▶ **EXERCISE GOAL**: Write out precisely the lines beginning with the line that contains "momentos más críticos de la pandemia" and ending with the last line of the entries, and no other lines.

▶ **EXERCISE MATERIAL**:
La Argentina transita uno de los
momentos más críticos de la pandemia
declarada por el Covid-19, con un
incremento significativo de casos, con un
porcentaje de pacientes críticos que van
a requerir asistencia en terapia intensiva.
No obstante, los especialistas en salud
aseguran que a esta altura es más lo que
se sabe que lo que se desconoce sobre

▶ **EXPECTED ANSWER**:
momentos más críticos de la pandemia
declarada por el Covid-19, con un
incremento significativo de casos, con un
porcentaje de pacientes críticos que van
a requerir asistencia en terapia intensiva.
No obstante, los especialistas en salud
aseguran que a esta altura es más lo que
se sabe que lo que se desconoce sobre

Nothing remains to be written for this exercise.